I found a deleted Hellcats episode in my recently deleted folder (my wife is a fan of the show, I just watch for the scenery). It has a seriesId of seriesId : SH01280582 which matches what I found on zap2it. I looked at thetvdb.com website data for Hellcats and they are using seriesId : EP01154161 which I believe is wrong. thetvdb.com is a user supported and user supplied data, so it may have just been placed in the database wrong. They will continue to use, what I believe is, the wrong ID until someone changes it. You can join them and help them improve their data accuracy.

I don't think you'll be able to properly group your Hellcats episodes until you purge your Tivo of Hellcats episodes (delete and delete again from recently deleted folder). Tivo will want to use SH01280582 for any new episodes recorded. Secondly, I'd edit the metadata .txt files for your existing Hellcats episodes and set the seriesID to SH01280582. If the thetvdb.com database is not corrected, the seriesId will continue to need editing.


----------



## innocentfreak (Aug 25, 2001)

I already updated thetvdb when I posted .


----------



## orangeboy (Apr 19, 2004)

reneg said:


> ...thetvdb.com is a user supported and user supplied data, so it may have just been placed in the database wrong. They will continue to use, what I believe is, the wrong ID until someone changes it. You can join them and help them improve their data accuracy....





innocentfreak said:


> I already updated thetvdb when I posted .

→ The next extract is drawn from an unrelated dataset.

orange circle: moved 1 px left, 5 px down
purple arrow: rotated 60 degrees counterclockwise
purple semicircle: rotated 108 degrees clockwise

Hmm... Sounds like a nice feature to add to kmttg: Have everyone that uses kmttg automatically query and update (if needed) thetvdb.com with the series that they download! If the query returns the series is already known, do nothing. If unknown, add the relevant, and more importantly, accurate info.


----------



## innocentfreak (Aug 25, 2001)

Actually been trying to. With this basic tool, it makes it tough though.


----------



## ButchKy (Sep 19, 2002)

Thanks for all your help, but I still cannot get Hellcats to group into a folder. I've tried SH01280582, made sure there were no ep's on my tivo. I transfer stuff all the time and this is the only show I've ever had problems with. I'm stumped!


----------



## innocentfreak (Aug 25, 2001)

I would post in the Pytivo thread or Pytivo forums and see if they have any ideas then.


----------



## msmart (Jan 3, 2007)

dlfl has made a bunch of improvements recently to his VAP program with regard to TV series metadata, here's his update notification thread:

http://www.videoredo.net/msgBoard/showthread.php?t=26288

If you have VideoReDo, VAP is a must.


----------